§ **Stored data entries**:
— begin —

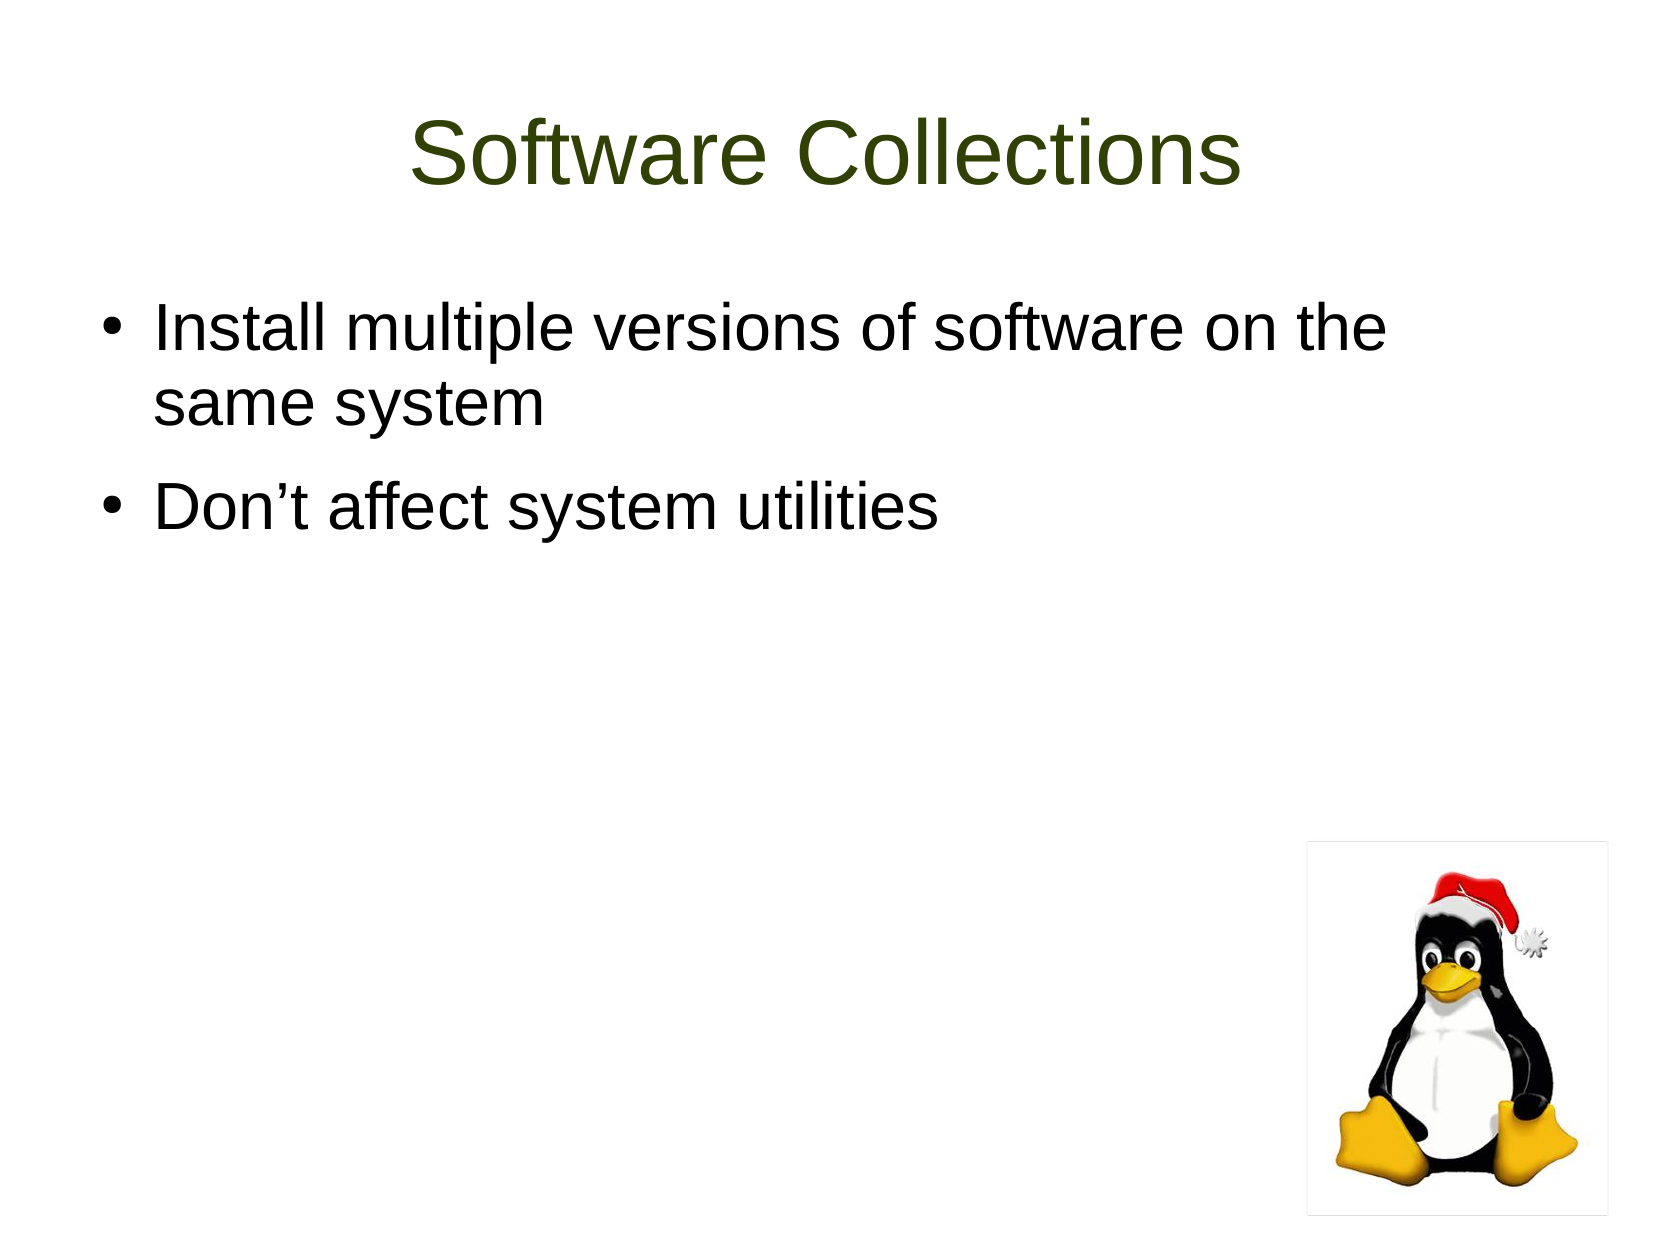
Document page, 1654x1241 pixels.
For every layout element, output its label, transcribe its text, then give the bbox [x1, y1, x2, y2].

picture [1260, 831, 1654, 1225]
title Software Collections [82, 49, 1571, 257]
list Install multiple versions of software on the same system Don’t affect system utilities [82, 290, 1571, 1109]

— end —

§ **WHAT TO DO**:
Retype the text of every entry word for word, leaving out the pictures.

§ **ANSWER IN FULL**:
Document page, 1654x1241 pixels.
For every layout element, output its label, transcribe its text, then give the bbox [x1, y1, x2, y2].

picture [1260, 831, 1654, 1225]
title Software Collections [82, 49, 1571, 257]
list Install multiple versions of software on the same system Don’t affect system utilities [82, 290, 1571, 1109]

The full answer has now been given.